[TASK] Output the records below verbatim, minus the pictures.

DATASET RECORDS below:

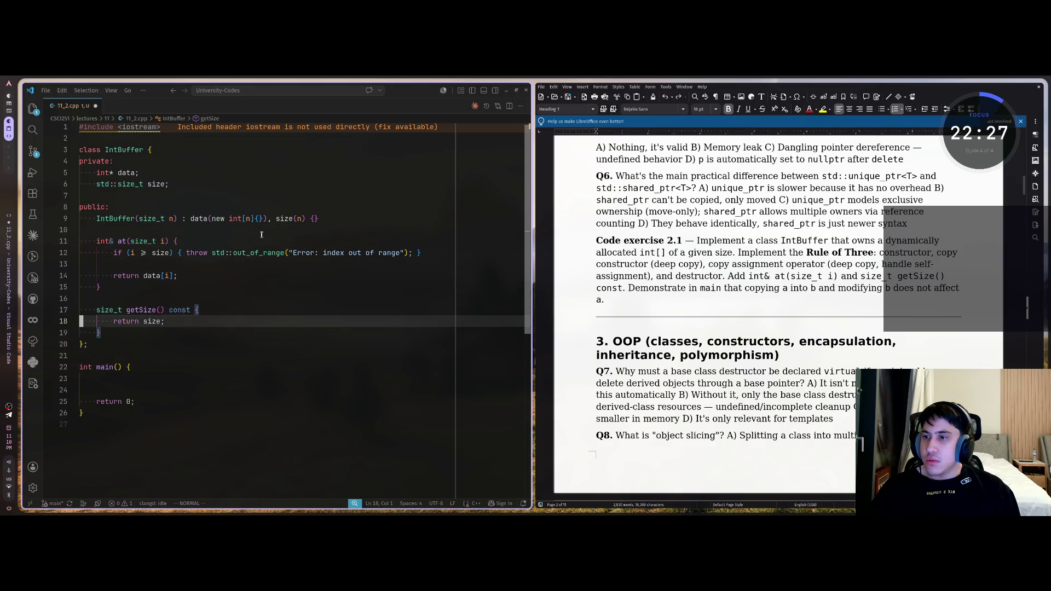
pyautogui.press('p')
pyautogui.press('O')
pyautogui.press('Escape')
pyautogui.press('k')
pyautogui.press('O')
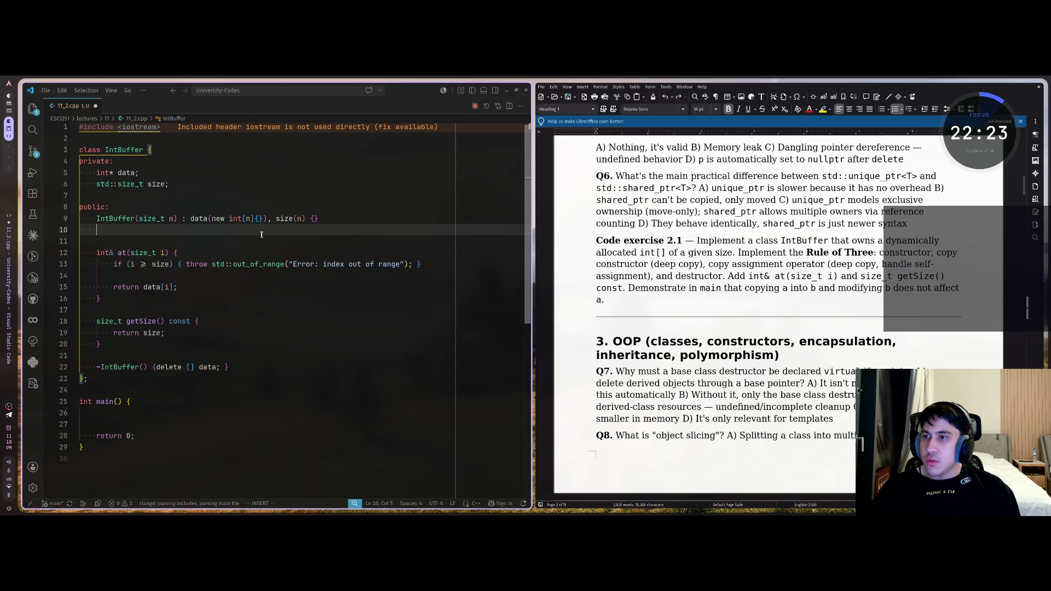
# Step: Type the copy constructor signature 'IntBuffer(const IntBuffer& other) : data'
pyautogui.press('Return')
pyautogui.write('Int')
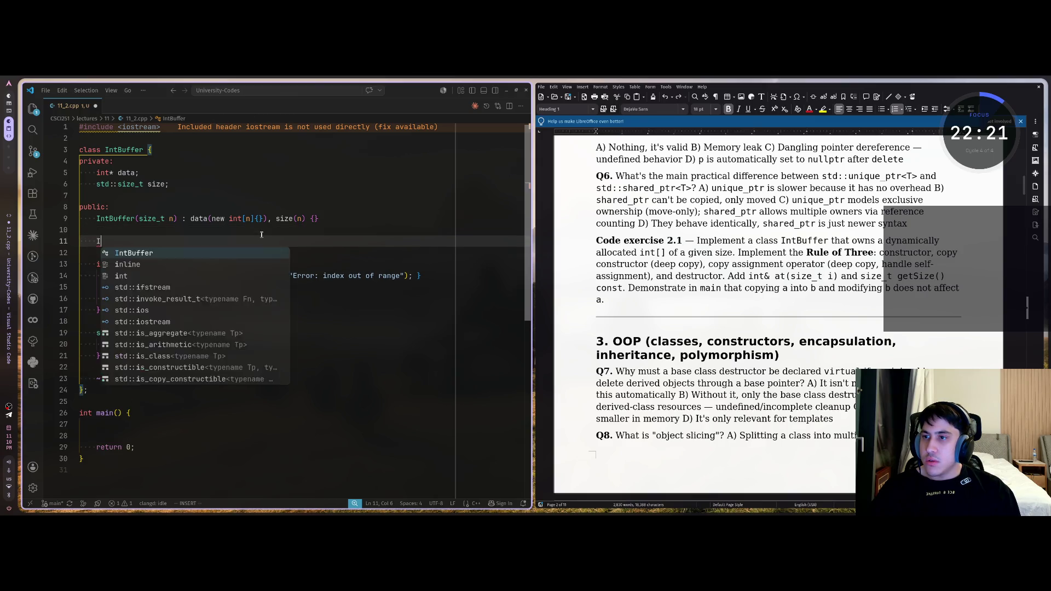
pyautogui.press('Tab')
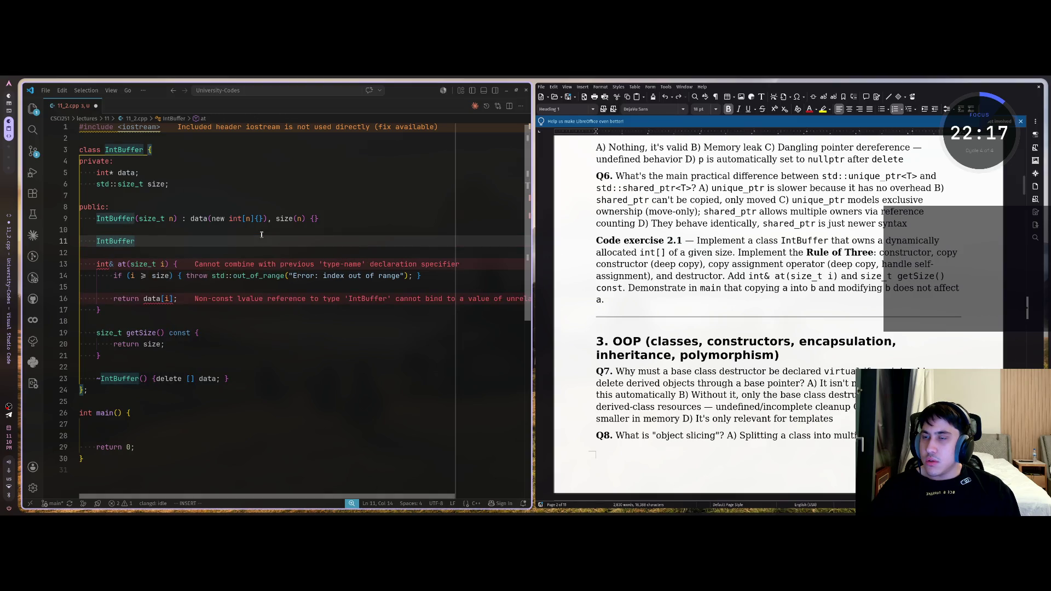
pyautogui.write('(')
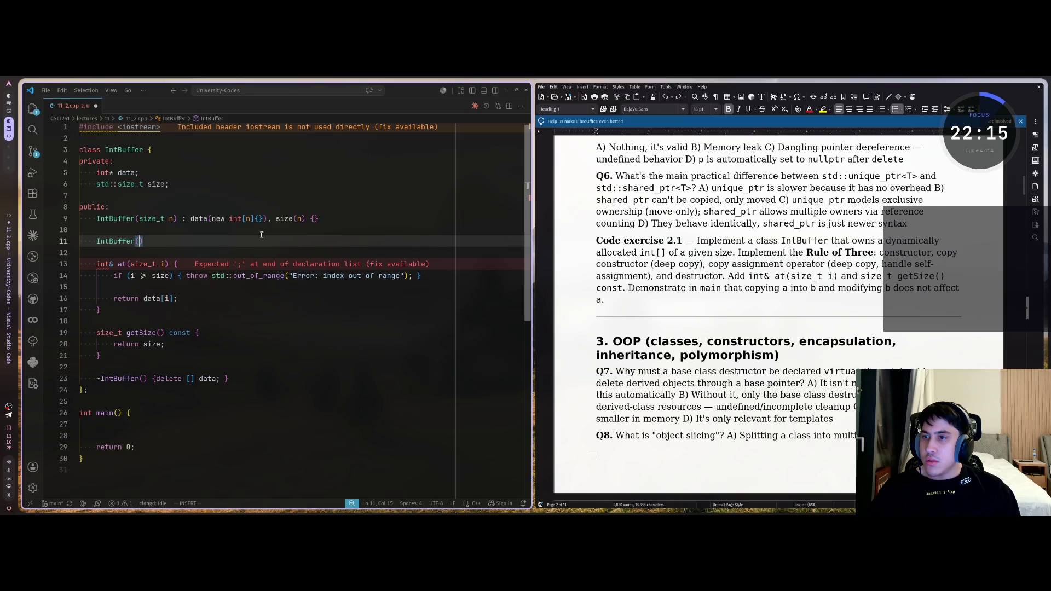
pyautogui.press('super+1')
pyautogui.press('super+2')
pyautogui.write('const Inp')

End of DATASET RECORDS.

[SOLUTION TO THE PROBLEM]
pyautogui.press('p')
pyautogui.press('O')
pyautogui.press('Escape')
pyautogui.press('k')
pyautogui.press('O')
# Step: Type the copy constructor signature 'IntBuffer(const IntBuffer& other) : data'
pyautogui.press('Return')
pyautogui.write('Int')
pyautogui.press('Tab')
pyautogui.write('(')
pyautogui.press('super+1')
pyautogui.press('super+2')
pyautogui.write('const Inp')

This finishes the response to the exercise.